Central Nervous System (CNS)
The central nervous system includes the brain and spinal cord, which contain neural networks: brain neurons that cluster into work groups. The spinal cord acts as a two way information highway connecting sensory organs and the brain. Sensory information ascends up the spinal cord, while descending neural fibers send back motor control information to the muscles in the body.
One of the most important functions of the central nervous system is reflexes, which are simple, automatic responses to a sensory stimulus. For instance, a pain reflex is demonstrated when one’s hand touches a flame. As the brain receives the stimulus, it responds by causing the hand to jerk away. Reflexes are composed of sensory and motor neurons that communicate between interneurons.
There are many types of neurons, including sensory, motor, and interneurons. Sensory neurons carry incoming info from the sensory receptors to the brain and spinal cord. In contrast, motor neurons carry outgoing ingo from the brain and spinal cord to the muscles and glands. Finally, interneurons are located within the brain and spinal cord, communicate internally, and intervene between the sensory inputs and motor outputs. Nerves also play an important role in the nervous system as they form neural “cables” connecting the central nervous system with muscles, glands, and sense organs.
Peripheral Nervous System (PNS)
The peripheral nervous system is amde up of the sensory and motor neurons that connect the CNS to the rest of the body. One part of the peripheral nervous system is the somatic nervous system, which is the division of the peripheral nervous system that controls the voluntary movement of skeletal muscles.
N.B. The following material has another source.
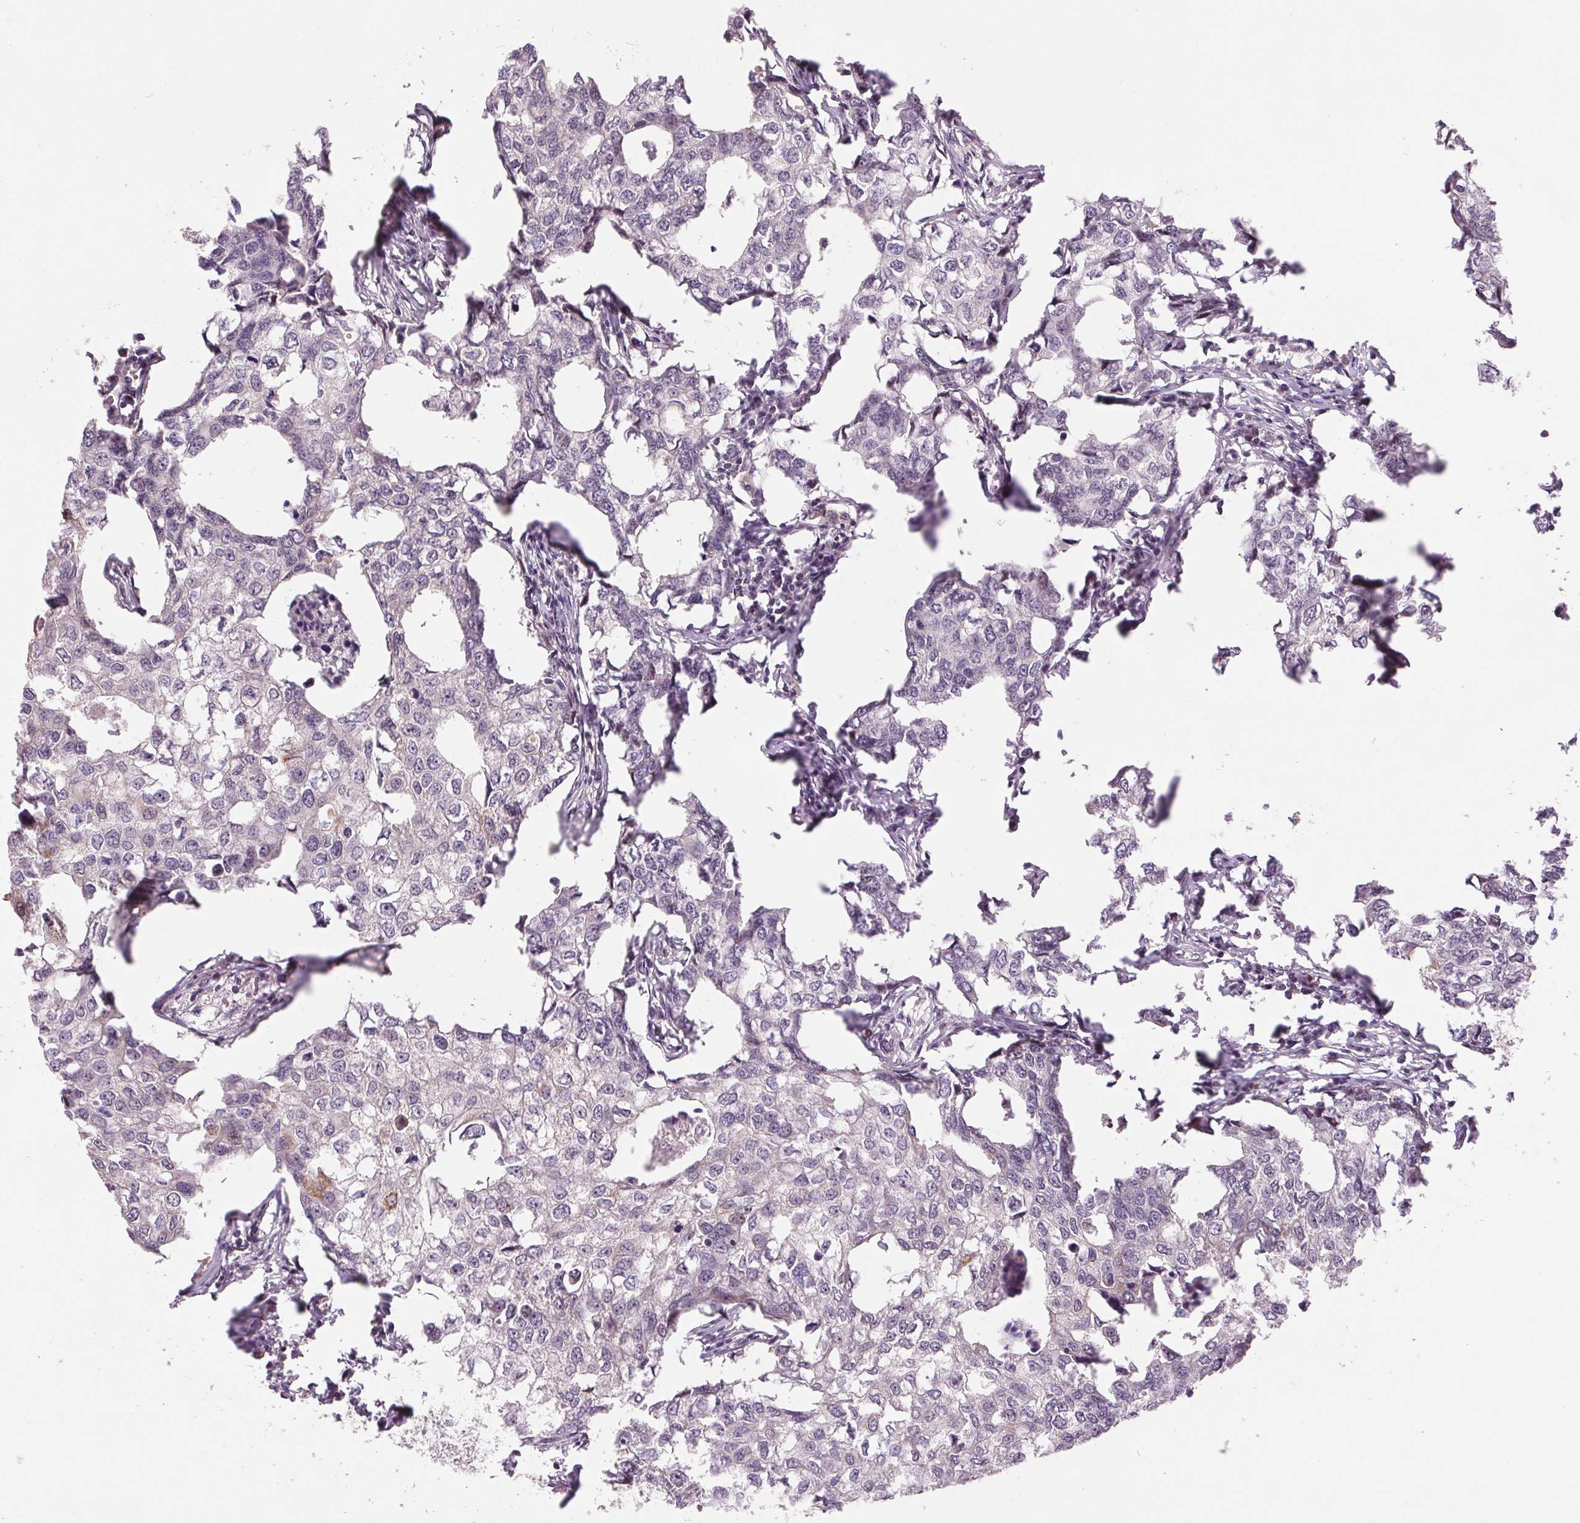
{"staining": {"intensity": "negative", "quantity": "none", "location": "none"}, "tissue": "breast cancer", "cell_type": "Tumor cells", "image_type": "cancer", "snomed": [{"axis": "morphology", "description": "Duct carcinoma"}, {"axis": "topography", "description": "Breast"}], "caption": "There is no significant expression in tumor cells of breast cancer. (Stains: DAB (3,3'-diaminobenzidine) IHC with hematoxylin counter stain, Microscopy: brightfield microscopy at high magnification).", "gene": "RANBP3L", "patient": {"sex": "female", "age": 27}}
Another branch of the peripheral nervous system is the autonomic nervous system, which controls the glands and the muscles of the internal organs. The autonomic nervous system controls self regulated actions, and is divided between the sympathetic nervous system and the parasympathetic nervous system.
The sympathetic nervous system arouses the body, mobilizing energy in stressful situations. This includes accelerated heartbeat, increased blood pressure, perspiration, and dilated pupils. All of these responses occur automatically by the body in order to be prepared to face some kind of stressful, exciting, or fearful experience.
In contrast, the parasympathetic nervous system calms the body in order to conserve its energy. For instance, the parasympathetic nervous system contrasts pupils, slows heartbeat, and decreases blood pressure.
The sympathetic nervous system “turns off” bodily functions not necessary to survival at the moment of stress, such as digestion. Once the stres is alleviated the parasympathetic nervous system stimulates digestion, contracts the bladder, and continues other processes in the body.
Overall, the nervous system is crucial to our survival as it controls our voluntary and automatic responses to the world around us.